■ What needs to be done
Copy every record word for word.

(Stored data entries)
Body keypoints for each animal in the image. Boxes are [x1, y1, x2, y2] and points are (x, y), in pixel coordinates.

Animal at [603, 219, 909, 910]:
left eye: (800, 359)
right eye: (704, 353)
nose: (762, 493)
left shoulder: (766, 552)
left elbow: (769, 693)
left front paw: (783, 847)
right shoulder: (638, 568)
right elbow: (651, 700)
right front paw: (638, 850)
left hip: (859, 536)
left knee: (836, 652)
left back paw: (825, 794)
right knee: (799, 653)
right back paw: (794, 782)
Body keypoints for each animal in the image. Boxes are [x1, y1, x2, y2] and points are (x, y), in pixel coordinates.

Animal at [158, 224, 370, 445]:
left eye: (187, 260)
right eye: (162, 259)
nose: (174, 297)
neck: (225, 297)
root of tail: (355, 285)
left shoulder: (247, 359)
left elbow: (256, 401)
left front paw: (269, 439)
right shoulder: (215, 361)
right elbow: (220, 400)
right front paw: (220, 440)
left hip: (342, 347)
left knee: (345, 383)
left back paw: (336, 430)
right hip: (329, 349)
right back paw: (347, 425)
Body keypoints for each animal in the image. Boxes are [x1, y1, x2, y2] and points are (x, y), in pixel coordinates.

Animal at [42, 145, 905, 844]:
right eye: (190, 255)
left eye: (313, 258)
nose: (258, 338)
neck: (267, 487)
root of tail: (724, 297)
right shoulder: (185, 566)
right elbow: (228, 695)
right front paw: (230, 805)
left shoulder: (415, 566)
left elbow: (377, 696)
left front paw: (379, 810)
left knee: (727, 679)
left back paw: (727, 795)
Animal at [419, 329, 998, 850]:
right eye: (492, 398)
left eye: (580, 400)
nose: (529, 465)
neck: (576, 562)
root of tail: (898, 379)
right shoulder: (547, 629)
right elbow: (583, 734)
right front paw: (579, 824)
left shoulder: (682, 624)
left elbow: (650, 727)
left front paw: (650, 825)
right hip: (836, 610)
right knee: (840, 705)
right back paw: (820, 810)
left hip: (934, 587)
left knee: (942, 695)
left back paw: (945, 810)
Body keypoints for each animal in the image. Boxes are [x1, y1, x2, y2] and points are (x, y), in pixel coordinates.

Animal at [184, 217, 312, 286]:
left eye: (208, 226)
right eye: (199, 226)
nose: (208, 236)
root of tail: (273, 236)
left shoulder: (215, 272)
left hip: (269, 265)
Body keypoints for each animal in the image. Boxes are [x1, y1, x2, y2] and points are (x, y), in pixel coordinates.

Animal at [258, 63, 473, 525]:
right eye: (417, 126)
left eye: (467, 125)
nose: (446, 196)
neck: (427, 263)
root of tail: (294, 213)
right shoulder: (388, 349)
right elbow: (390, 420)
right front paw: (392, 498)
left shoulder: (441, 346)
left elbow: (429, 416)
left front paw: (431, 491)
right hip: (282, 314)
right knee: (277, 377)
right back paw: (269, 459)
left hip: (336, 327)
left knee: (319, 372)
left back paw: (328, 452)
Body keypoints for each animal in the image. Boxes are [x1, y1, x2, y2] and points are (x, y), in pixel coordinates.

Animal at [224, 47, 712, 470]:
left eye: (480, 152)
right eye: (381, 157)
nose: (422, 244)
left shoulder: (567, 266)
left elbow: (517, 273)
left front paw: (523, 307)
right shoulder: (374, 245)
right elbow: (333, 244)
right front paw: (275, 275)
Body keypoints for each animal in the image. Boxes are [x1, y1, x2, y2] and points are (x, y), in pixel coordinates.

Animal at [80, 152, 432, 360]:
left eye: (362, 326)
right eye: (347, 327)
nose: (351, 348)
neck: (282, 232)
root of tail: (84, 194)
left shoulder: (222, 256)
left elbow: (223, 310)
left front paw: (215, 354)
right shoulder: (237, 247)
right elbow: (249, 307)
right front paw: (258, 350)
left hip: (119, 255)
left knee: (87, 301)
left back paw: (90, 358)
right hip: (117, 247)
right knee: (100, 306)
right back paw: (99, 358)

■ Answer
Body keypoints for each animal in the image. Boxes are [x1, y1, x2, y2] and points are (x, y), in pixel coordinates.

Animal at [603, 219, 909, 910]:
left eye: (800, 359)
right eye: (704, 353)
nose: (762, 493)
left shoulder: (766, 552)
left elbow: (769, 693)
left front paw: (783, 847)
right shoulder: (638, 568)
right elbow: (651, 700)
right front paw: (638, 850)
left hip: (859, 536)
left knee: (836, 652)
left back paw: (825, 794)
right knee: (799, 653)
right back paw: (794, 782)
Body keypoints for each animal in the image. Boxes are [x1, y1, x2, y2] and points are (x, y), in pixel coordinates.

Animal at [158, 224, 370, 445]:
left eye: (187, 260)
right eye: (162, 259)
nose: (174, 297)
neck: (225, 297)
root of tail: (355, 285)
left shoulder: (247, 359)
left elbow: (256, 401)
left front paw: (269, 439)
right shoulder: (215, 361)
right elbow: (220, 400)
right front paw: (220, 440)
left hip: (342, 347)
left knee: (345, 383)
left back paw: (336, 430)
right hip: (329, 349)
right back paw: (347, 425)
Body keypoints for each animal in the image. Boxes are [x1, y1, x2, y2] and points are (x, y), in pixel coordinates.

Animal at [42, 145, 905, 844]:
right eye: (190, 255)
left eye: (313, 258)
nose: (258, 338)
neck: (267, 487)
root of tail: (724, 297)
right shoulder: (185, 566)
right elbow: (228, 695)
right front paw: (230, 805)
left shoulder: (415, 566)
left elbow: (377, 696)
left front paw: (379, 810)
left knee: (727, 679)
left back paw: (727, 795)
Animal at [419, 329, 998, 850]:
right eye: (492, 398)
left eye: (580, 400)
nose: (529, 465)
neck: (576, 562)
root of tail: (898, 379)
right shoulder: (547, 629)
right elbow: (583, 734)
right front paw: (579, 824)
left shoulder: (682, 624)
left elbow: (650, 727)
left front paw: (650, 825)
right hip: (836, 610)
right knee: (840, 705)
right back paw: (820, 810)
left hip: (934, 587)
left knee: (942, 695)
left back paw: (945, 810)
Body keypoints for each animal in the image. Boxes are [x1, y1, x2, y2] and points are (x, y), in pixel coordinates.

Animal at [184, 217, 312, 286]:
left eye: (208, 226)
right eye: (199, 226)
nose: (208, 236)
root of tail: (273, 236)
left shoulder: (215, 272)
left hip: (269, 265)
Body keypoints for each animal in the image. Boxes are [x1, y1, x2, y2] and points are (x, y), in pixel coordinates.

Animal at [258, 63, 473, 525]:
right eye: (417, 126)
left eye: (467, 125)
nose: (446, 196)
neck: (427, 263)
root of tail: (294, 213)
right shoulder: (388, 349)
right elbow: (390, 420)
right front paw: (392, 498)
left shoulder: (441, 346)
left elbow: (429, 416)
left front paw: (431, 491)
right hip: (282, 314)
right knee: (277, 377)
right back paw: (269, 459)
left hip: (336, 327)
left knee: (319, 372)
left back paw: (328, 452)
Body keypoints for each animal in the image. Boxes are [x1, y1, x2, y2] and points are (x, y), in pixel coordinates.

Animal at [224, 47, 712, 470]:
left eye: (480, 152)
right eye: (381, 157)
nose: (422, 244)
left shoulder: (567, 266)
left elbow: (517, 273)
left front paw: (523, 307)
right shoulder: (374, 245)
right elbow: (333, 244)
right front paw: (275, 275)
Body keypoints for each animal in the image. Boxes are [x1, y1, x2, y2] and points are (x, y), in pixel coordinates.

Animal at [80, 152, 432, 360]:
left eye: (362, 326)
right eye: (347, 327)
nose: (351, 348)
neck: (282, 232)
root of tail: (84, 194)
left shoulder: (222, 256)
left elbow: (223, 310)
left front paw: (215, 354)
right shoulder: (237, 247)
right elbow: (249, 307)
right front paw: (258, 350)
left hip: (119, 255)
left knee: (87, 301)
left back paw: (90, 358)
right hip: (117, 247)
right knee: (100, 306)
right back paw: (99, 358)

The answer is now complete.